START Excerpt

Police forced their entry into Saint’s home in Wynyard Mews just after 10am and found him in the bathroom.

Mr Reid said: “Officers formed the impression he had been standing on the toilet seat next to the bathroom window which was open.

"Asked if he had any drugs in his possession he said ‘no’ but had in fact thrown the bag of heroin out of the window and it was found underneath by police.”

The bag, which had Saint’s fingerprint on it, had enough heroin for 60 £10 street deals in it.

A smaller amount of the drug was found hidden inside his boxer shorts.

However, Saint was spared immediate prison after the court heard he had since taken positive steps to turn his life around.

His barrister Ian Mullarkey said at the time his client was badly addicted to heroin and was involved to fund his own habit.

Mr Mullarkey said: “He was effectively couriering about this quantity of drugs around on behalf of his dealer.

"The defendant is plainly remorseful for having engaged in this behaviour.”

END Excerpt

* To do:
1. According to the court report, how many £10 street deals could be made from the heroin in the bag found by police?
2. Continue the court report from its final sentence.

START Dataset excerpt

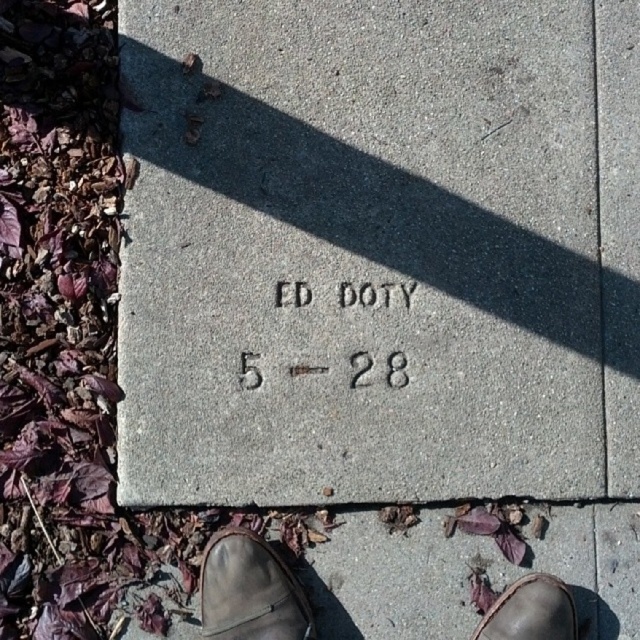
You are a photographer trying to capture both the leather boot at lower center and the brown leather shoe at lower center in a single frame. Given their sizes, which object should you position closer to the camera to ensure both appear equally sized in the photo?

Since the leather boot at lower center is bigger than the brown leather shoe at lower center, you should position the brown leather shoe at lower center closer to the camera to make them appear the same size in the photo.

You are standing on the sidewalk and want to place a new flower pot exactly where the gray concrete marker at center is located. Since the marker is already there, can you tell me the exact coordinates where you should place the flower pot?

The gray concrete marker at center is located at coordinates point (x=380, y=250), so you should place the flower pot there.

END Dataset excerpt

* Answers to the problems:
1. 60

2.
Mr Mullarkey said Saint, of Owton Manor Lane, was now drug-free and had looked for a job, adding prison would set back all the progress he has made.

The judge, Recorder Chris Smith, told Saint: “It is on any view so serious that only imprisonment can be justified.”

But he said he was prepared to suspend it “by the narrowest of margins”.

Recorder Smith added: “You need to understand that drug dealers normally in my court go to prison.

"It’s only because of the work that you have yourself done in turning your life around, and you look today healthy, that I have taken this exceptional course.”

A two-year prison sentence was suspended for two years.